A su lado nunca tuve dudas. Él las diluía todas con una sonrisa perfecta, con su lenguaje español repleto de errores gramaticales, tan graciosos y dulces, cuya corrección apenas le comentaba porque esa imperfección formaba parte de su encanto, y verlo enfrentarse a esos errores, que a otros simplemente irritaría, con tanta alegría y tanta humildad, era una lección de vida.
Trabajamos codo con codo desde las horas más tempranas; nos repartíamos todas las tareas, desde las más ímprobas a las más excitantes; y nos llenamos de ese respeto ansioso y alegre a pesar de ciertas diferencias que, gracias al tiempo, fueron desapareciendo hasta quedarse olvidadas en los rincones más perdidos de una amistad que nació desde el primer día que nos conocimos.
Nos hemos visto casi a diario en todos estos años; hemos viajado juntos y compartido alimento y habitación. Estuve en su país durante pocos días, y quiso que me comportase como uno más. Ese país de gigantes, en el que él parecía una excepción (que no es tal, porque nadie es más holandés que mi holandés) me acogió con la misma alegría sana con la que él me aceptó en su vida, y juntos emprendimos esa aventura extraña con la misma confianza a la que yo me entregaba en cada uno de sus proyectos. Comí sus platos típicos; caminé por sus calles empedradas, disfruté de ese tiempo melancólico y húmedo que me es muy querido, y me fascinó la eterna dejadez de unas ventanas por siempre desnudas. De resultas, una gran experiencia y la constatación de que, según sus palabras, yo merecía ser tan holandés como él.
Todo en él es admirable: su mujer encantadora, su niña de carácter indomable; su eterno respeto por el paciente, por el compañero, por la enfermera, la auxiliar y el personal subalterno, aún a costa de poder rozar el abuso y el exceso de confianza. Su rigidez de tres siglos atrás; sus ideas preconcebidas; sus proyectos, sus ansias de aprender. El eterno motor que nace de un corazón al galope y la energía proveniente directamente del sol.

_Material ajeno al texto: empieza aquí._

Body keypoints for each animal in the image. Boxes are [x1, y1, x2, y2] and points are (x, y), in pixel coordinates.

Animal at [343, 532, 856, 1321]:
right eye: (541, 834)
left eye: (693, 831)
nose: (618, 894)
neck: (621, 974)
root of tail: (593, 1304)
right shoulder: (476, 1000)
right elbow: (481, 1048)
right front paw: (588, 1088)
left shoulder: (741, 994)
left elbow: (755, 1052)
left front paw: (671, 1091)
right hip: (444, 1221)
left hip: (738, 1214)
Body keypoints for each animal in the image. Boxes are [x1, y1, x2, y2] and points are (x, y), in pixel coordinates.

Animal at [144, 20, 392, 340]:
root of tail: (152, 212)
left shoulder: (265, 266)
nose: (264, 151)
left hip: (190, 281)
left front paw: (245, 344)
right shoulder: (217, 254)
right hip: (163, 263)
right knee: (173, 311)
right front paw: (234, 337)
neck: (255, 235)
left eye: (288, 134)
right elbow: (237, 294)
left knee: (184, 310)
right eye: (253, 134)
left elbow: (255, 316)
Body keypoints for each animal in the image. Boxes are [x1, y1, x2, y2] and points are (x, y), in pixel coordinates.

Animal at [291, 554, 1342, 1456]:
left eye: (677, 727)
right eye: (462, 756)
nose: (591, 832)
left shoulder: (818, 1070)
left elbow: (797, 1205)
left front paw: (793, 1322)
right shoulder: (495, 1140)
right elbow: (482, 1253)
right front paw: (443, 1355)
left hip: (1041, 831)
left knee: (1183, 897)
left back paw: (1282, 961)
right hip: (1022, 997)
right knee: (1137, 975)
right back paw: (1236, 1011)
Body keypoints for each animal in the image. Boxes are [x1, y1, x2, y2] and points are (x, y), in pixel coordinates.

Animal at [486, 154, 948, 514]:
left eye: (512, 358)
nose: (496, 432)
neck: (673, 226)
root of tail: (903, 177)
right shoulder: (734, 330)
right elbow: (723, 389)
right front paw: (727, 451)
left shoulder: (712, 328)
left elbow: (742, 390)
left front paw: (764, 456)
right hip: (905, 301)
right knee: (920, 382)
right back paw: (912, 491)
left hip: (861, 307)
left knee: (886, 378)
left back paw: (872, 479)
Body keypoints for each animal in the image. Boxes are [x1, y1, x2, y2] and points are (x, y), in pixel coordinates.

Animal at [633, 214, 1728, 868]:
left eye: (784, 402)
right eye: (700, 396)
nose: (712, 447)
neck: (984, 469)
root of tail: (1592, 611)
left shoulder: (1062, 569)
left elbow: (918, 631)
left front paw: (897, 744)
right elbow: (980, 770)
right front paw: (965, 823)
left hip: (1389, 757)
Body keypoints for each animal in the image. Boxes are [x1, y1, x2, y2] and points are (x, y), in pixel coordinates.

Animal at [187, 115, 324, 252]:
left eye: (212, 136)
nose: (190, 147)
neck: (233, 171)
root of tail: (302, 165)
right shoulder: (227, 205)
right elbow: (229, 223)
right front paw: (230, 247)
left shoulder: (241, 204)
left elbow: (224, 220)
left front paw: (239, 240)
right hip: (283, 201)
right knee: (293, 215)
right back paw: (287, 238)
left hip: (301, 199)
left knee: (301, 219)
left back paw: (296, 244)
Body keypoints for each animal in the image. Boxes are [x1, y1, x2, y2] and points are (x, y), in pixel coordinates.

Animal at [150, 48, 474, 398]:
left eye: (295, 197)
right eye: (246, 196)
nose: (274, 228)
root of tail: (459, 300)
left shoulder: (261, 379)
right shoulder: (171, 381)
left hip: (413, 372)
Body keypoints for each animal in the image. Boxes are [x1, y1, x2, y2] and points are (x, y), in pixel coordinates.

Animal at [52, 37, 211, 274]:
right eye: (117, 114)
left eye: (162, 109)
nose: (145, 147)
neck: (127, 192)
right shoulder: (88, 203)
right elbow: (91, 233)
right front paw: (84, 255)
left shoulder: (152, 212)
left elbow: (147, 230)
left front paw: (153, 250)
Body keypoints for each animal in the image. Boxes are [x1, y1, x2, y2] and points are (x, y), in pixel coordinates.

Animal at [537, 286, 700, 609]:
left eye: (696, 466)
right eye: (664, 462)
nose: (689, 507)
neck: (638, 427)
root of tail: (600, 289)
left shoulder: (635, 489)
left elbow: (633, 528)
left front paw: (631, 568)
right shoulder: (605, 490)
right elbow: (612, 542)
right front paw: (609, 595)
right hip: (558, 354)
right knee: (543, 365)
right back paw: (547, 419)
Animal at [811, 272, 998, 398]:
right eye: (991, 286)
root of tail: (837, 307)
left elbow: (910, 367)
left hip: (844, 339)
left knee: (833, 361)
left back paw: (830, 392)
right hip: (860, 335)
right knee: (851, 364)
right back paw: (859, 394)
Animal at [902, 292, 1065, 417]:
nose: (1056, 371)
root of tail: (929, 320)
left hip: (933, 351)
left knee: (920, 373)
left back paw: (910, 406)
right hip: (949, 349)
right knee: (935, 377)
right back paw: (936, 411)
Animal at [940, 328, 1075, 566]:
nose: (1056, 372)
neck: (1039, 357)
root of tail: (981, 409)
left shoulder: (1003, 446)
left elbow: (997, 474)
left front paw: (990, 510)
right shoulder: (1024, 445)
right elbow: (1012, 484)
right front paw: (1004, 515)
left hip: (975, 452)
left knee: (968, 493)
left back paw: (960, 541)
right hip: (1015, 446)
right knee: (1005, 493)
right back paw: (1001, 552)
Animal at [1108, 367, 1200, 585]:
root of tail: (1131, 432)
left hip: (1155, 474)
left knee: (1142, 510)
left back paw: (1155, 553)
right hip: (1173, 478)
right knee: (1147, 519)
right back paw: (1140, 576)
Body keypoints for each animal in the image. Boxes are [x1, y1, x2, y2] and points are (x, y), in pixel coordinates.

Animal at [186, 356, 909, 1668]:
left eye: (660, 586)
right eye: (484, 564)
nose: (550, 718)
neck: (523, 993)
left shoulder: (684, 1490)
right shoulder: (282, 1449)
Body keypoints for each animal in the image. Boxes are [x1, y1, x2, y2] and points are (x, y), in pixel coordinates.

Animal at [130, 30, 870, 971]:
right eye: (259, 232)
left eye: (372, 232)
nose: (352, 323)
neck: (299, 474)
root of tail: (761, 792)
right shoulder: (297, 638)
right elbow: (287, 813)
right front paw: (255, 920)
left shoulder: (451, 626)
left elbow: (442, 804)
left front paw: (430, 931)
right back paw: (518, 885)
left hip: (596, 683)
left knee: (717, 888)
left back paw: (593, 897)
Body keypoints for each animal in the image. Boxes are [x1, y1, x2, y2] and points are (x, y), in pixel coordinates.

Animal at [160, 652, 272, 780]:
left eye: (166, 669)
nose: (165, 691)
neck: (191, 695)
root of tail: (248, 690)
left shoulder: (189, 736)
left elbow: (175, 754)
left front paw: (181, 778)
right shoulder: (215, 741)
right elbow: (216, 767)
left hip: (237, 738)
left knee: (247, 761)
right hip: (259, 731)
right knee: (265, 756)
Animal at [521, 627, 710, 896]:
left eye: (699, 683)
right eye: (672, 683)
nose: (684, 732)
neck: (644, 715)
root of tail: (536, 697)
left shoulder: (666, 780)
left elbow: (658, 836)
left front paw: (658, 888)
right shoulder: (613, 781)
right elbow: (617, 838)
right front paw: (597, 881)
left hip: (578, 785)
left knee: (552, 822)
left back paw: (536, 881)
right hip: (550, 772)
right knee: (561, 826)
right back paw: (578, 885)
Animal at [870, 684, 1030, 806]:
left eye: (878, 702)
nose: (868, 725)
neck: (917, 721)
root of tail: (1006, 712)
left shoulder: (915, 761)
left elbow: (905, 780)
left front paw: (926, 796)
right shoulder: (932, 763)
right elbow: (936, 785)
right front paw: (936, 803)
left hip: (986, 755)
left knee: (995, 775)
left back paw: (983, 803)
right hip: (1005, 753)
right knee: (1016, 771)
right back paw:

Estar a su lado me hacía ser mejor profesional, me hacía sentir amor por el trabajo. Verle cada mañana para mí era un soplo de alegría, porque, en las brumas en las que día a día me encontraba, un rayo de sol penetraba en mi interior y despertaba mi lado más juguetón, más arriesgado y más responsable. Sander de Lange es uno de esos seres maravillosos que hacen del mundo un lugar mejor; un lugar en el que vivir y jugar y aprender, libre de miedos y de prejuicios, porque es en sí mismo una estrella, un planeta habitado por miles de vidas sin igual, y dueño de una generosidad que apenas conoce límites. Decir que lo quiero es una redundancia. Decir que ya lo extraño no es más que caer en la obviedad. Pero es cierto. Y seguro extrañaré a la persona que él me hacía ser con sólo su presencia, y a la vitalidad que me inflamaba cada mañana del eterno año, cuando llegaba sonriendo, húmeda la cara por la lluvia o achispada por el frío, llenando el ambiente con la estridente alegría de sus «¡Buenos Días!»